Carlson Wagonlit launches 3.0, a tech-led reinvention of corporate travel
By cameron in Uncategorized
Carlson Wagonlit is going all out in a bid to reposition itself as a digital travel management company – labelling the initiative as “CWT 3.0”.
The move to overhaul its brand proposition, structure and overhaul of products comes nine months after the appointment of ex-Travelport chief commercial officer, Kurt Ekert, to replace Doug Anderson as CEO.
In its most basic form, Ekert says the company wants to “leverage technology to transform the business travel service we offer to become an experience”.
It will do this in a number of ways, Ekert says, but with a heavy swing towards a better slicing and dicing of data (it recently recruited Eric Tyree as its first chief data scientist) and “getting to a consumer-grade experience” with its customer-facing tools and services.
Understanding that the corporate travel sector is going through massive change as business travellers seek more independence and services on-the-go is at the heart of the rethink, Ekert claims, not least with a new generation of people (Millennials) entering the marketplace and demanding the same type of experience from their management company as they do when they travel for leisure.
Accommodation platform
Perhaps the most noteworthy change to the customer-facing proposition that CWT will provide to business customers is a wholesale rethink about how it handles accommodation.
For the first time, CWT will feature other providers of content into the search and booking platform for hotels.
This will include existing CWT-negotiated rates for properties alongside prices from consolidators and, initially, Booking.com.
Essentially it has created a consumer marketplace (Ekert will not call it that) for hotel rates within the booking area, although content suppliers will not be vying for position in search results through a metasearch or online travel agency-type media model.
Ekert says TMCs have “traditionally provided very chain-centric solutions” when it comes to securing hotel content, whereas the experience that consumers want now is more akin to an OTA with a wider breadth of options.
Although content may come from third party providers, such as Booking.com, the new platform will continue to provide CTW’s own duty of care and policy protocols over the top.
So-called alternative accommodation options, such as Airbnb, will be included in the platform as long as the end user’s company has authorised the compliance with the provider of the content.
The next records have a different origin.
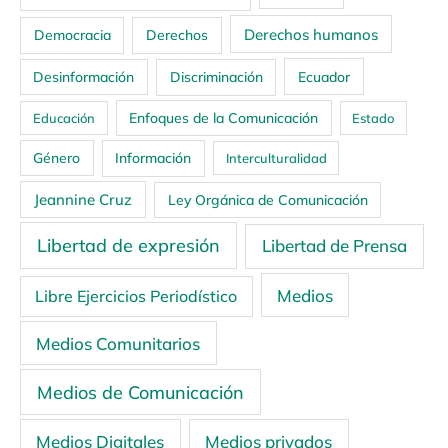
Derechos humanos
Democracia
Derechos
Ecuador
Desinformación
Discriminación
Enfoques de la Comunicación
Educación
Estado
Género
Información
Interculturalidad
Jeannine Cruz
Ley Orgánica de Comunicación
Libertad de expresión
Libertad de Prensa
Medios
Libre Ejercicios Periodístico
Medios Comunitarios
Medios de Comunicación
Medios Digitales
Medios privados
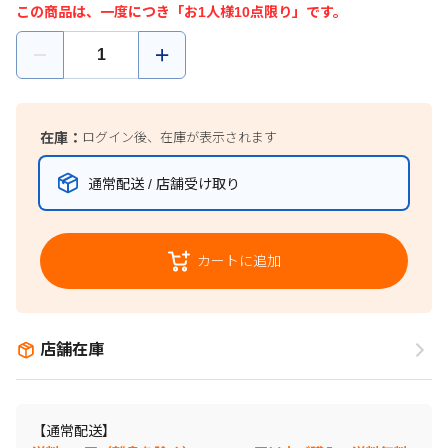
この商品は、一度につき「お1人様10点限り」です。
在庫：
ログイン後、在庫が表示されます
通常配送 / 店舗受け取り
カートに追加
店舗在庫
【通常配送】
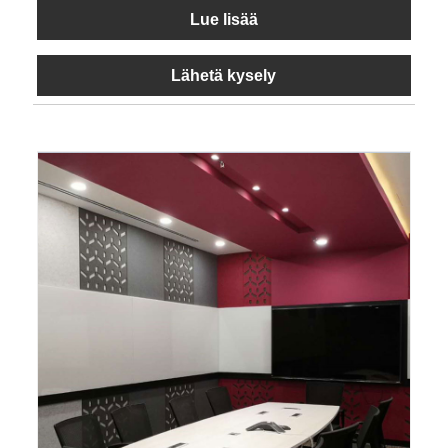
Lue lisää
Lähetä kysely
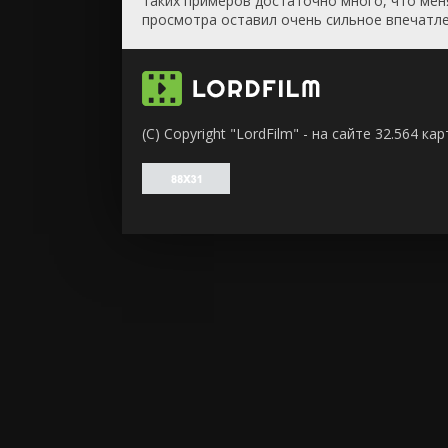
таких примеров достаточно много, что мен
просмотра оставил очень сильное впечатле
(C) Copyright "LordFilm" - на сайте 32.564 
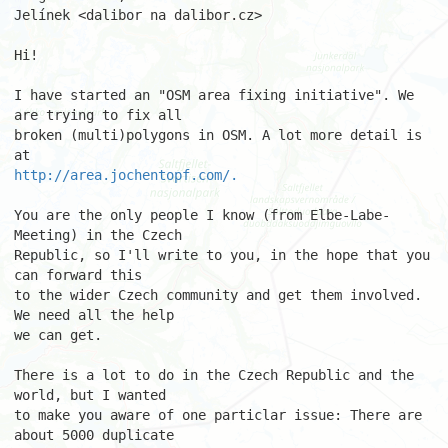
Jelínek <dalibor na dalibor.cz>

Hi!

I have started an "OSM area fixing initiative". We 
are trying to fix all

broken (multi)polygons in OSM. A lot more detail is 
http://area.jochentopf.com/.
You are the only people I know (from Elbe-Labe-
Meeting) in the Czech

Republic, so I'll write to you, in the hope that you 
can forward this

to the wider Czech community and get them involved. 
We need all the help

we can get.

There is a lot to do in the Czech Republic and the 
world, but I wanted

to make you aware of one particlar issue: There are 
about 5000 duplicate
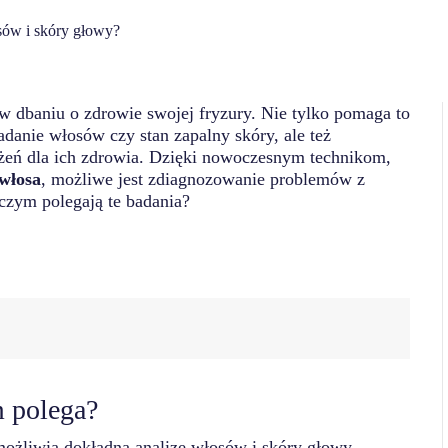
sów i skóry głowy?
w dbaniu o zdrowie swojej fryzury. Nie tylko pomaga to
adanie włosów czy stan zapalny skóry, ale też
żeń dla ich zdrowia. Dzięki nowoczesnym technikom,
włosa
, możliwe jest zdiagnozowanie problemów z
czym polegają te badania?
m polega?
możliwia dokładną analizę włosów i skóry głowy.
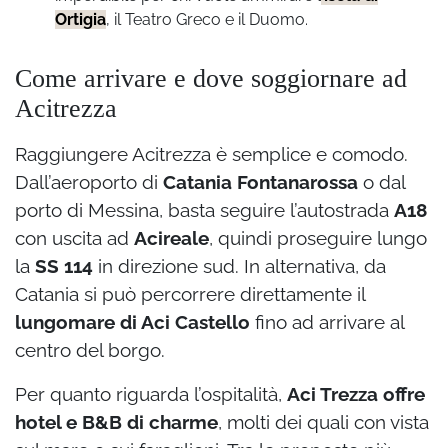
Ortigia
, il Teatro Greco e il Duomo.
Come arrivare e dove soggiornare ad
Acitrezza
Raggiungere Acitrezza è semplice e comodo.
Dall’aeroporto di
Catania Fontanarossa
o dal
porto di Messina, basta seguire l’autostrada
A18
con uscita ad
Acireale
, quindi proseguire lungo
la
SS 114
in direzione sud. In alternativa, da
Catania si può percorrere direttamente il
lungomare di Aci Castello
fino ad arrivare al
centro del borgo.
Per quanto riguarda l’ospitalità,
Aci Trezza offre
hotel e B&B di charme
, molti dei quali con vista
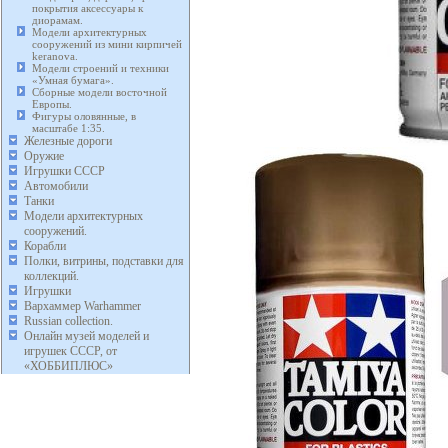
покрытия аксессуары к
диорамам.
Модели архитектурных
сооружений из мини кирпичей
keranova.
Модели строений и техники
«Умная бумага».
Сборные модели восточной
Европы.
Фигуры оловянные, в
масштабе 1:35.
Железные дороги
Оружие
Игрушки СССР
Автомобили
Танки
Модели архитектурных
сооружений.
Корабли
Полки, витрины, подставки для
коллекций.
Игрушки
Вархаммер Warhammer
Russian collection.
Онлайн музей моделей и
игрушек СССР, от
«ХОББИПЛЮС»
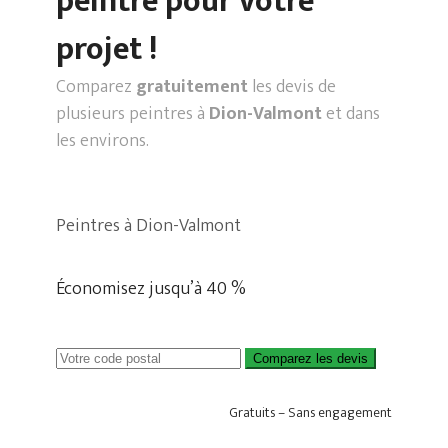
peintre pour votre
projet !
Comparez
gratuitement
les devis de
plusieurs peintres à
Dion-Valmont
et dans
les environs.
Peintres à Dion-Valmont
Économisez jusqu’à 40 %
Comparez les devis
Gratuits – Sans engagement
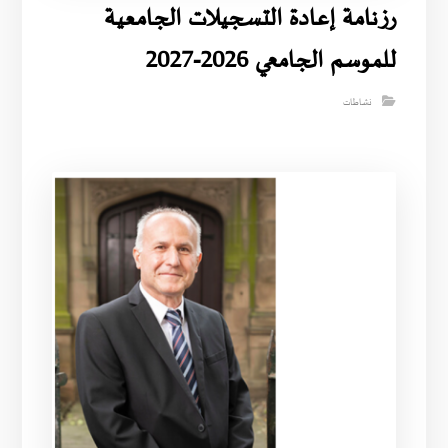
رزنامة إعادة التسجيلات الجامعية
للموسم الجامعي 2026-2027
نشاطات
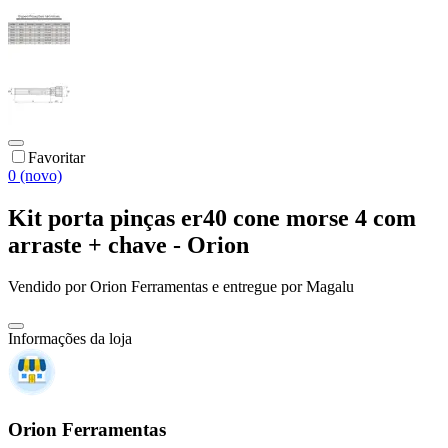
Favoritar
0 (novo)
Kit porta pinças er40 cone morse 4 com
arraste + chave - Orion
Vendido por
Orion Ferramentas
e entregue por
Magalu
Informações da loja
Orion Ferramentas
But the most important element, from an accommodation supply perspective, Ekert believes, is that it will be bringing together what has been a range of “fragmented content and fragmented rates” under one roof.
Data
The other major element of the 3.0 project will be how the company says it will transform the “experience” with better use of customer and travel service data.
The company sits on a mountain of data but has yet to fully realise the benefits of what it can do with it.
For example, on the accommodation platform, it wants to be able to notify travel buyers when a hotel is already booked by other members of a company.
Recommendations, personalisation and other data-fuelled tools will also be gradually introduced into the CWT platform, covering the desktop engine, CTW-To-Go mobile app and other “touchpoints” between it and the end user.
“We want to move from being an important service to an invaluable one”, Ekert says.
One downside of the 3.0 initiative will be a reduction in headcount within the global CWT business (currently around 18,000 people).
Ekert says over the course of the next 12 months there is likely to be a reduction of around 0.5% in the net staff figure – approximately 100 people – with the “traveller services” division taking the brunt of the fall, although other departments are expected to increase their headcount.